Houston's Cardtronics Buys Allpoint Network to Diversify

Cardtronics Inc., the top merchant automated teller machine deployer, has acquired Allpoint, the country's largest surcharge-free network, to diversify its revenue stream beyond ATM surcharges.

The Houston company completed the acquisition of Allpoint last month from ATM National Inc. of Bethesda, Md., but has not announced the deal.

In an interview Friday, Chris Brewster, Cardtronics' chief financial officer, called the purchase "another leg of the strategic effort" to increase transaction volume at his company's machines. "Allpoint gives banks another reason to develop a business relationship with Cardtronics."

He would not say how much his company paid for Allpoint. Both Cardtronics and ATM National are privately held, though Cardtronics has considered going public.

Cardtronics and Allpoint had been partners for years. Banks and credit unions pay a fee to join Allpoint and can offer their customers free transactions at machines that are part of the network. This arrangement gives an advantage to small banks and credit unions that do not have extensive ATM networks of their own.

However, Allpoint did not own any ATMs; it partnered with independent sales organizations such as Cardtronics, which owned 25,000 of the 32,000 machines in the network.

Mr. Brewster said that about 25% of ATM users are willing to pay a surcharge, but 75% avoid using machines that do not belong to their bank, because they do not want to pay a fee. Buying Allpoint was "a way for us to address that 75% of the market that may not be as attracted to our primary business model" of surcharging consumers.

He would not say how many of the transactions his company processes come from machines on Allpoint's network. Cardtronics plans to keep Allpoint's management in place and will continue to use the Allpoint name.

Cardtronics has also been diversifying its revenue by making deals with several banking companies to put their names on some of its ATMs. The banking companies can offer their customers free access to more ATMs, and Cardtronics gets a stable source of revenue; it also continues to earn surcharge revenue from other companies' customers who use the machines.

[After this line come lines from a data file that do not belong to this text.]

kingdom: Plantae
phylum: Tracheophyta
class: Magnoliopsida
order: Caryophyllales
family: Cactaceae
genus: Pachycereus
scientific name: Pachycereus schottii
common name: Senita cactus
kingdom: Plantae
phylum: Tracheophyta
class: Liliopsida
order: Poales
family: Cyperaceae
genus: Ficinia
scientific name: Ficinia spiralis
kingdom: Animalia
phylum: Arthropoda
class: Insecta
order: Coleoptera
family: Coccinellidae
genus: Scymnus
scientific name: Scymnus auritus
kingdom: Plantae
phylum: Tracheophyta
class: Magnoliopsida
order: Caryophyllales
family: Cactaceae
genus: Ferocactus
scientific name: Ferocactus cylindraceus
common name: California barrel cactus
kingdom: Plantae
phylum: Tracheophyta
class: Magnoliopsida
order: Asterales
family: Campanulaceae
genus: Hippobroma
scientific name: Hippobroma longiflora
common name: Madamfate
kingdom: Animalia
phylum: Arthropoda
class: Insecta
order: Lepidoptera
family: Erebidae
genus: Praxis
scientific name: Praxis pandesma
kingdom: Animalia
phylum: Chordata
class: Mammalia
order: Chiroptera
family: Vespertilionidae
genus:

JPMorgan Chase & Co. of New York, PNC Financial Services Group Inc. of Pittsburgh, and Commerce Bancorp Inc. of Cherry Hill, N.J., signed such agreements with Cardtronics last year.

Mr. Brewster said that by working directly with banks, Cardtronics could also begin to offer new services. For example, he said his bank customers might eventually be able to offer one-on-one marketing to their customers through his company's ATMs.

Ben Psillas, the president and founder of Allpoint, said Friday that potential bank and credit union customers were sometimes wary of joining an ATM network that did not own any machines. The purchase by Cardtronics has "eliminated the middleman," and his customers are now working directly with the ATMs' owner, he said.

"The stability and credibly is there. They know the ATMs are going to be there," Mr. Psillas said.

In the past many of his customers asked him if they could put their logo on some of the machines, he said. "I'd say, 'That's great, but I can't do anything for you. You can call Cardtronics.' Now they have the ability to buy that access directly through us."

Mr. Psillas said that when he unveiled Allpoint about three years ago, the industry wondered, "Will this thing fly?" Since then the surcharge-free network concept has become well established. Genpass Inc., which used to impose surcharges on the ATMs in its merchant network, switched to the surcharge-free model in 2003. (U.S. Bancorp bought Genpass last year.) Visa U.S.A. Inc. formed a surcharge-free alliance in 2004.

Tim Sloane, the director for the debit advisory service for Mercator Advisory Group Inc. of Waltham, Mass., said that buying Allpoint is a "wonderful way for Cardtronics to be talking to banks that they would otherwise not be talking to, and also gives them opportunities" to sell various back-office services, including the outsourcing and driving of ATMs.

More and more banks are considering outsourcing their ATMs, especially those at merchant locations, he said. As the banks examine their ATM costs, they are discovering that they are "totally not efficient" when compared with companies such as Cardtronics or Genpass.

Gwenn Bezard, a research director for the Boston market research firm Aite Group LLC, said that the purchase puts "some competitive pressure on other ISO deployers," and that Cardtronics' competitors are also looking for sources of nonsurcharge revenue.

The purchase also reflects a general shift away from surcharging; in the last three years the industry has been "moving back where consumers were in the early '90s," he said. "The pendulum is moving back … to waiving the surcharge."